The couple starred in “His Brother’s Wife” (1936) and “This Is My Affair” (1937) before marrying in 1939 and moving to Stanwyck’s thoroughbred horse ranch at Reseda Boulevard and Devonshire Street in Northridge. Following their divorce in 1952, they reunited on screen for the film “The Night Walker” (1965).

For Taylor, the threat of communist attack was real. He was an informer during the communist witch hunt in Hollywood and in hearings before the House Committee on Un-American Activities in 1947 named names of entertainment industry figures rumored to be communists.

Despite the passage of time, Taylor’s testimony remains a dark moment in Hollywood history.
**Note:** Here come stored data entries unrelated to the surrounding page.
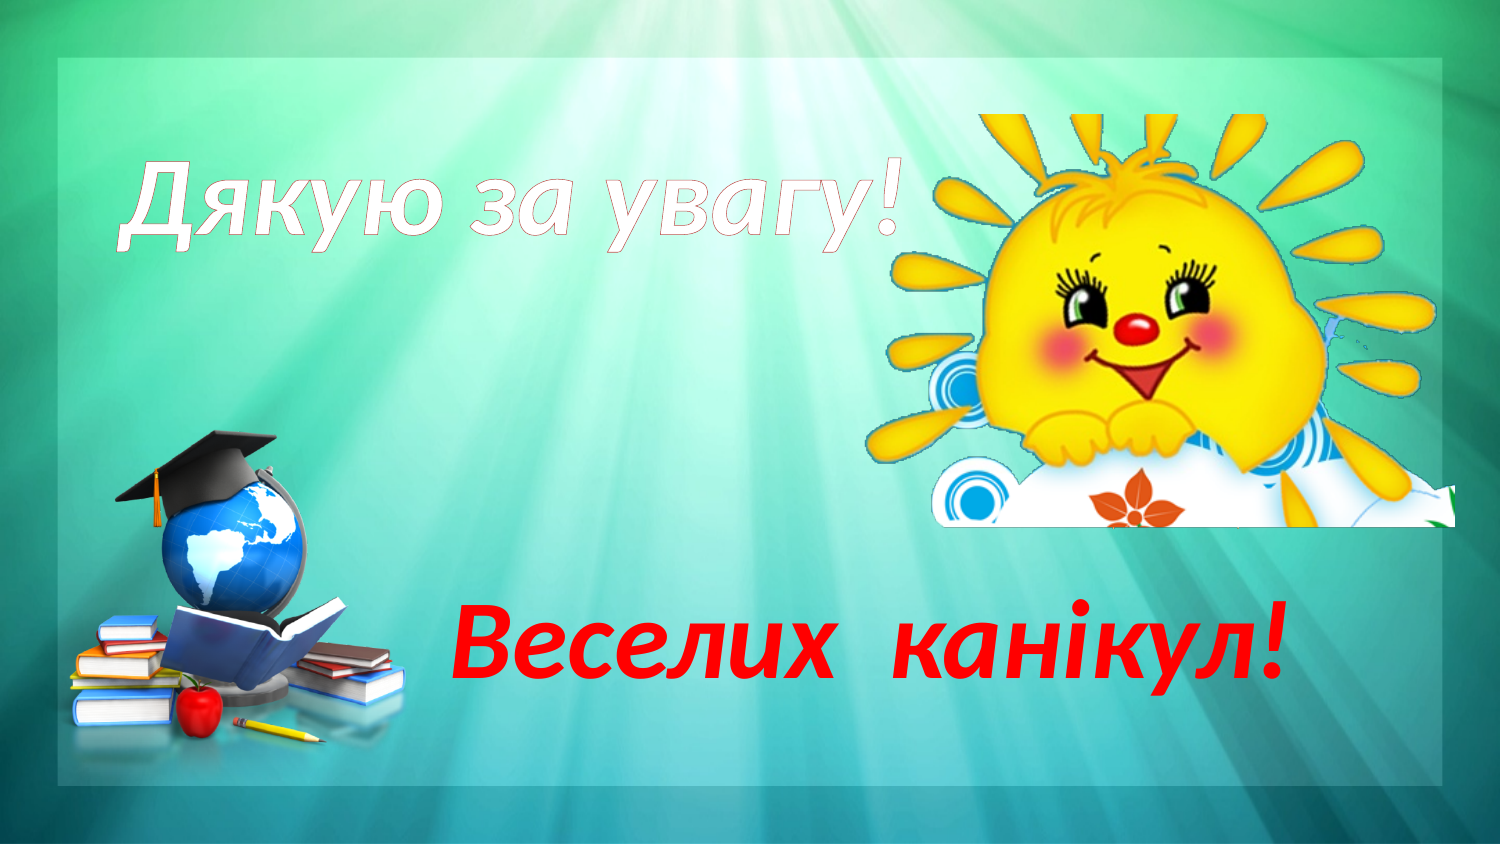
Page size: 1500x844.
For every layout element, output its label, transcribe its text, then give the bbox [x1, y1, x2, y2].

text_box Дякую за увагу! [103, 114, 831, 265]
text_box Веселих канікул! [434, 558, 1309, 709]
picture [0, 0, 1500, 844]
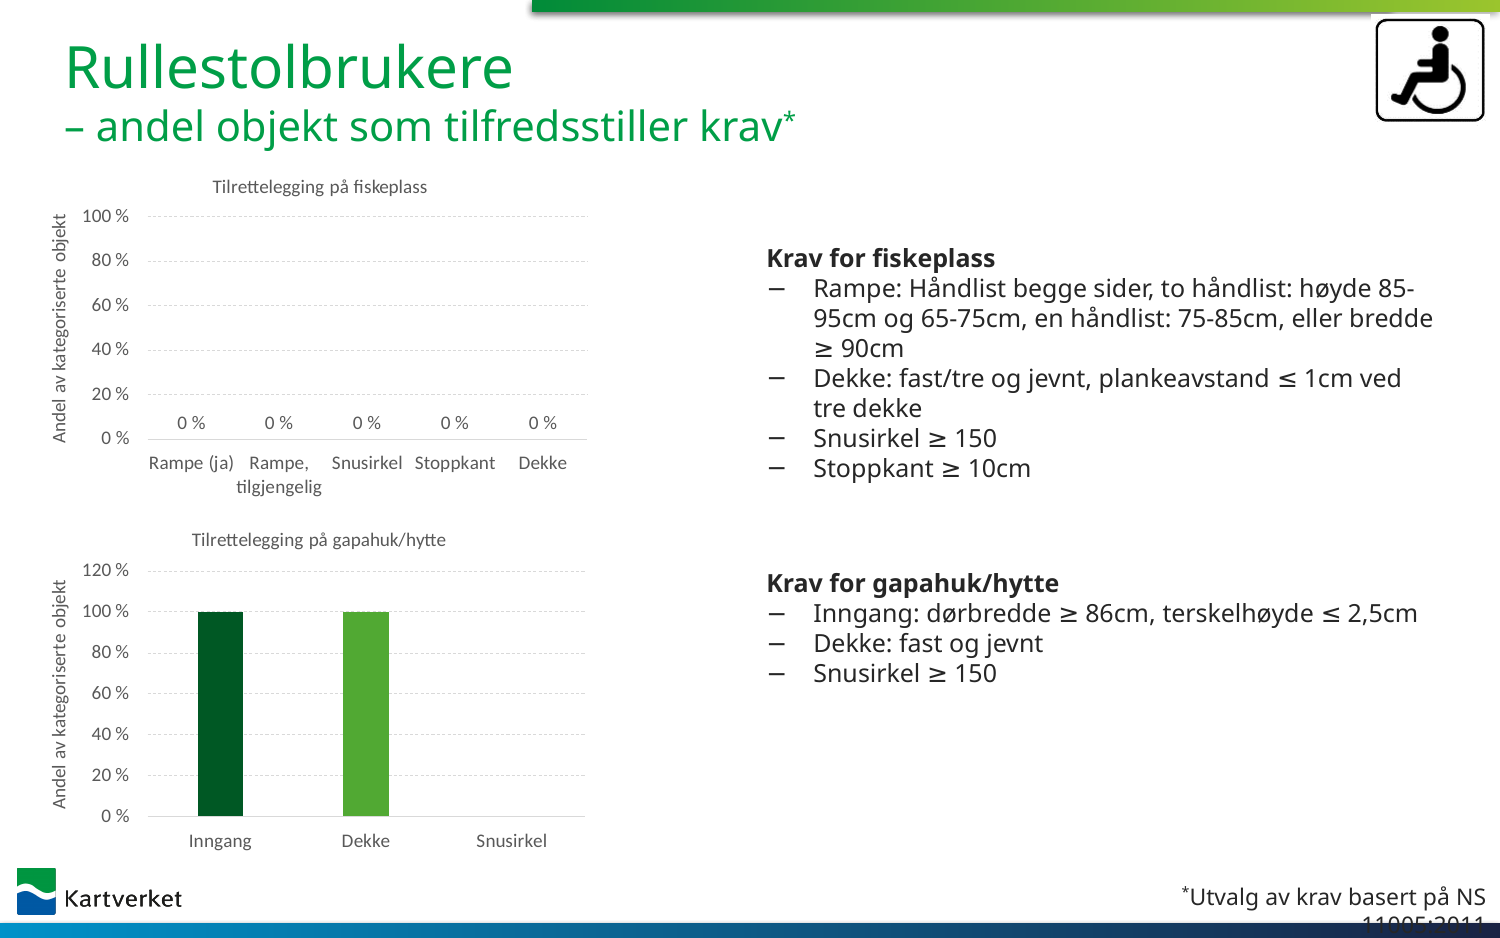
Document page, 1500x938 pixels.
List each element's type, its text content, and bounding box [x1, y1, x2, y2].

text_box Rullestolbrukere – andel objekt som tilfredsstiller krav* [49, 29, 1431, 158]
picture [41, 520, 596, 859]
picture [41, 166, 598, 505]
picture [1371, 13, 1491, 127]
text_box *Utvalg av krav basert på NS 11005:2011 [1068, 873, 1500, 938]
text_box Krav for gapahuk/hytte Inngang: dørbredde ≥ 86cm, terskelhøyde ≤ 2,5cm Dekke: fast og jevnt Snusirkel ≥ 150 [751, 560, 1452, 695]
text_box Krav for fiskeplass Rampe: Håndlist begge sider, to håndlist: høyde 85-95cm og 65-75cm, en håndlist: 75-85cm, eller bredde ≥ 90cm Dekke: fast/tre og jevnt, plankeavstand ≤ 1cm ved tre dekke Snusirkel ≥ 150 Stoppkant ≥ 10cm [751, 235, 1452, 490]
Spurred by a petition drive by 50 screenwriters and producers in 1990, the actor’s name was stripped from a building on the Lorimar Studio lot in Culver City and replaced with that of late film director George Cukor.

Taylor, who married German-born actress Ursula Thiess in 1954, died in 1969.

Stanwyck wed vaudevillian Frank Fay in 1928 and they adopted a son, Anthony Dion Fay. The couple divorced in 1935.

Stanwyck’s career spanned Broadway chorus lines, vaudeville, movies and television. She won three Emmys and an honorary Oscar. She appeared in 88 films, most notably “Stella Dallas” and “Double Indemnity.” On TV, she was best known for her roles in “The Big Valley,” “The Colbys” and the miniseries “The Thorn Birds.”


Stanwyck died of heart failure in 1990. She was 82.